I belong to a few staffing professional organizations. These groups share best practices and staffing philosophies from industry leaders. They also create a platform for recruiters to network. And frankly, I've noticed some bad networking. I'll talk about my experiences with these networking recruiters because I've seen it first-hand. But I can't believe this is specific to the staffing space. I'm sure bad networking happens all over the place. What I am talking about here is networking inside your industry/function (for me that's recruiting pro-to-recruiting pro). My comments here don't apply to people who are considering making a job move and are reaching out to me as a recruiter. Those folks should feel totally free and comfortable to shoot me an e-mail, especially if it includes a bio, resume or something similar. Anyway, as far as in-industry networking, here's what I've noticed:
The contact collectors
I've talked about these people before in posts about social networking. They use their so-called "network" to establish their credibility in the industry and people actually congratulate them for it. These are the people that try to connect with you via some networking tool, but there's never any exchange of info. You are a number to them ("Let's all congratulate so-and-so on their one-thousandth person in their network"). I don't connect with these people. Really, how valuable can their "network" of 1500 people be, given that they asked me to join and I don't know them? One thing I have noticed about the people that do this is that they try to establish their industry cred in other ways too (creating cool sounding titles that don't exist, working feverishly to book speaking engagements). There's a credibility issue there, in my opinion. I'm not saying that these people don't know how to recruit...just that I think they are going about establishing their industry expertise in the wrong way. I'll just leave it at that.

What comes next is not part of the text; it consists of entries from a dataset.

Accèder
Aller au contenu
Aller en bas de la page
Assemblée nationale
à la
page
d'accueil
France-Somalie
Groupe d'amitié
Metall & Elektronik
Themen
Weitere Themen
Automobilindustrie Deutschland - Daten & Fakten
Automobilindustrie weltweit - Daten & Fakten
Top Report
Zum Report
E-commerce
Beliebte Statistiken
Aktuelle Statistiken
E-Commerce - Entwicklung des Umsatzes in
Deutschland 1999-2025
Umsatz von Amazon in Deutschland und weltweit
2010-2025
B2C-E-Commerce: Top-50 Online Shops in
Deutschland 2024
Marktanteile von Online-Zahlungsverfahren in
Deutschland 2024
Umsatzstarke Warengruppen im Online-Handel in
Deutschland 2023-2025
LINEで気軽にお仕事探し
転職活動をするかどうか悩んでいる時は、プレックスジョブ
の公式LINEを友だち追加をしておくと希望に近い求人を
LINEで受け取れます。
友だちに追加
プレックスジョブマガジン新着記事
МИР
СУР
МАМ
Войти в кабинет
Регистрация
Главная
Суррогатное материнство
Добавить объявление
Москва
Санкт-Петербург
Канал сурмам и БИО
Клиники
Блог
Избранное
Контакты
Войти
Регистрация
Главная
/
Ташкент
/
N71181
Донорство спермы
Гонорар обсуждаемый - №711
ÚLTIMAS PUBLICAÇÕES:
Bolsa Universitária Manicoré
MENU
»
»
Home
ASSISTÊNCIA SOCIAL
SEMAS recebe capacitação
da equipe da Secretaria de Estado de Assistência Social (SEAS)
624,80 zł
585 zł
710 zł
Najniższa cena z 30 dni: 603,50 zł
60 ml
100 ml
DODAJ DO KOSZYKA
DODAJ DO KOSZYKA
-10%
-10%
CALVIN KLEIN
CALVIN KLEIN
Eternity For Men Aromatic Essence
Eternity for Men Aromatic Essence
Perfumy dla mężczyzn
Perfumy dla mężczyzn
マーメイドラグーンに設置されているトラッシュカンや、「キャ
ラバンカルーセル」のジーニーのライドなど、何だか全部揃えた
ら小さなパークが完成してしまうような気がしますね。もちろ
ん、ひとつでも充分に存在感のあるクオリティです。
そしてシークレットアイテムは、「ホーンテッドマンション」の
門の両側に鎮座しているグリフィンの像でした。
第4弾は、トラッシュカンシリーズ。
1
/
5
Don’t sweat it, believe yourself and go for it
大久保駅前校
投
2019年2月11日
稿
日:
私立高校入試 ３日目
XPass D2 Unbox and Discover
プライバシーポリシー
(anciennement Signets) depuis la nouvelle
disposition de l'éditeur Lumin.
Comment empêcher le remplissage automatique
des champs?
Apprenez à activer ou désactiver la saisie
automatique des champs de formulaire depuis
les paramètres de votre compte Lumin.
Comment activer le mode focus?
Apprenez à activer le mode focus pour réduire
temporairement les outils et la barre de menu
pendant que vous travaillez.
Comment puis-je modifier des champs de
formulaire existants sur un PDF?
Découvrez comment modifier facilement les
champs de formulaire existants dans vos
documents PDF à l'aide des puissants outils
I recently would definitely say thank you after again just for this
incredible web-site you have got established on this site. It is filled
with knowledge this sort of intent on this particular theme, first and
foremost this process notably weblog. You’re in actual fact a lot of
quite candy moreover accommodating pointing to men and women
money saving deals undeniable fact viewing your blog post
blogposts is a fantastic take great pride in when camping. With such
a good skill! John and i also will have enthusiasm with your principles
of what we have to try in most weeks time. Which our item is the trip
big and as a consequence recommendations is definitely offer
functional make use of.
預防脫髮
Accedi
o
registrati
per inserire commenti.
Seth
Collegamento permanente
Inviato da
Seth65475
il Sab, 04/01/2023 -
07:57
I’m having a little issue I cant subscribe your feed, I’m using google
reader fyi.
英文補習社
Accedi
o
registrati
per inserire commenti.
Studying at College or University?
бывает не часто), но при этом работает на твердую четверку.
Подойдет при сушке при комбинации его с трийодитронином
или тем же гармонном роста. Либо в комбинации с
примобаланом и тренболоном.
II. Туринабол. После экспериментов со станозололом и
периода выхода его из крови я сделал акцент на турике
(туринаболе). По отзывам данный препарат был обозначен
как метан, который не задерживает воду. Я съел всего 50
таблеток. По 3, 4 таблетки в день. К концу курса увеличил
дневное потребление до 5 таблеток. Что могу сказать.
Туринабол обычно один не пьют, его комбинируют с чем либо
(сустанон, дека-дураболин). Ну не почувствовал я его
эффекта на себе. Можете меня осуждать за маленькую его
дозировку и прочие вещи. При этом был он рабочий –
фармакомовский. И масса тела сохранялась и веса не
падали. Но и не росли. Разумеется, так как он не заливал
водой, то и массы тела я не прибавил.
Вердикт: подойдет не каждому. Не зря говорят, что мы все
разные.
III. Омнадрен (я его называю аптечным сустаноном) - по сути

The "do-my-job-for-me" networking contact
I get these all the time. In fact, just got one today. I get an e-mail from someone I don't know asking for help with a position they are trying to fill (not a recruiter position....one of their open requisitions). Without much lead-in, they dump the job descriptions on you and let you know that "any help would be greatly appreciated". Why would I want to help this person that 1) I don't know and 2) thought this was an OK way to network? Sheesh!
The "I'm not sure what I want from you, but I sure do want to know ya" contact
These are the folks that know that they should be in contact with you but they don't know why. The mails are awkward and sometimes overly complimentary. They want to keep in touch with you but they don't know how. They are probably more selective than the contact collectors, but they don't know what they are driving for.
The "I'm afraid of Google" contact
This one absolutely drives me nuts and I know one of you is going to be funny and send me a mail just like this. This is the person that knows something about you; something that they are interested in. And instead of doing some research on their own, they ask you to explain it to them. For example, shortly after I presented at the ERE conference last October, a woman left me a voicemail asking me to explain the blogging methodology to her. From what I could understand from the voicemail, she thought that "blog" was some sort of tool that she could buy to source candidates. A simple "what is blogging" search would have saved her some embarrassment (either after her first or second voicemail to me). I can't tell you how many times I've gotten something similar. It's a little discouraging and I've gotten to the point where I've recommended people do a quick internet search to find the answer and then let me know if they have any further questions.
So anyhoo, here's my philosophy on networking and then I'll gives some tips for effective networking just from my own observation...you all may have more to add and feel free.
Effective networking is a relationship. A network of any value is a connected group of trusted individuals. That trust comes from knowing them. In the internet age, you can find just about anyone online. So unless your own network is trusted, there's little value. The way I think about these relationships is like this:
(what's in it for me + what's in it for you) X (trust through knowing you) = relationship
No, I am not talking about dating but it works there too...I'm no expert, though ; ) Anyway, the what's in it for me/you piece gets established straight away. This is how you share. You obviously want to get something out of the relationship, but you need to offer something too. That gives you a platform to build from. It makes you a "contact". The exchange of valuable information between the 2 people is what makes it a "relationship". That is a building process.
So here are some of my tips on reaching out to people you want to network with:
-Have a point. Even if you are just contacting the person to ask a question. I get mails all the time from folks who want to "synch up". My question: "about what?" Points are good. Everyone should have one. I certainly don't mind answering questions from anyone if I have the info (in fact, keep the blog questions coming).
-Know what's in it for them, but don't force it on them. If someone contacts me because they want information on how I do something, they should be able to articulate what I can learn from them as well. Frame it as sharing: "I'd love to get your thoughts on XYZ. We are doing some exciting things with regard to ABC if you are at all interested in hearing about that". I do a lot of this kind of sharing with people and I find it really valuable. It justifies the time investment.
-If your first contact isn't quid pro quo, be a giver...you can be a taker later. I get mails from people saying "Hey Heather...you are fabulous...and by the way, I thought you would be interested in this article". I love that! The ones who I've never heard of before that want me to help them fill their open position...well, those mails get deleted (and I make a mental note).
Like I said, none of this really applies to the blogging I do here or my interaction with candidates...you don't need to explain what's in it for me. This is different. And the fact that you even show up here and read my stuff is enough for me.